[Start Working data]

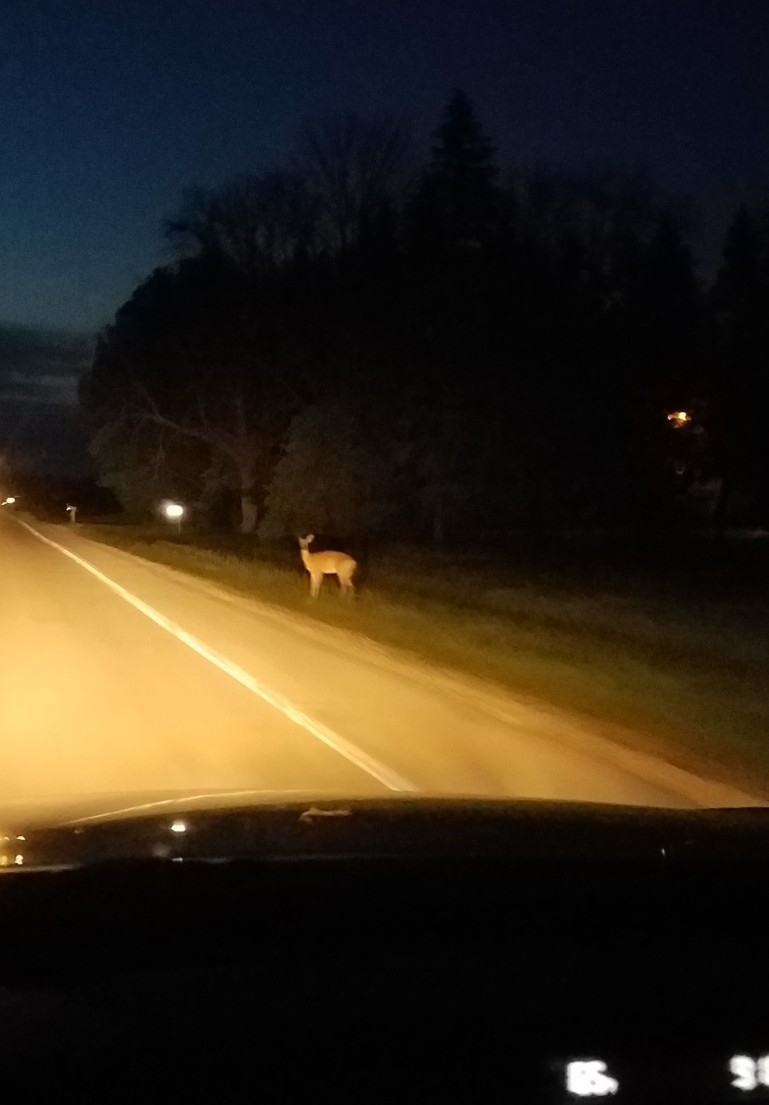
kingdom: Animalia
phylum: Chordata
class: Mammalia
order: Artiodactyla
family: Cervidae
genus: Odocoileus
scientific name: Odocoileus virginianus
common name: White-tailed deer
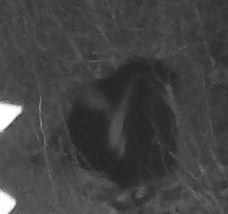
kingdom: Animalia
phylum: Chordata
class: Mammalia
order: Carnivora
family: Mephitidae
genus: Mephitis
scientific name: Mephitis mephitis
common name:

[End Working data]

(Goal) Render every line of the items above as a numbered list with blank lines omitted, and leave the pictures out of the list.

(Expected answer)
1. kingdom: Animalia
2. phylum: Chordata
3. class: Mammalia
4. order: Artiodactyla
5. family: Cervidae
6. genus: Odocoileus
7. scientific name: Odocoileus virginianus
8. common name: White-tailed deer
9. kingdom: Animalia
10. phylum: Chordata
11. class: Mammalia
12. order: Carnivora
13. family: Mephitidae
14. genus: Mephitis
15. scientific name: Mephitis mephitis
16. common name:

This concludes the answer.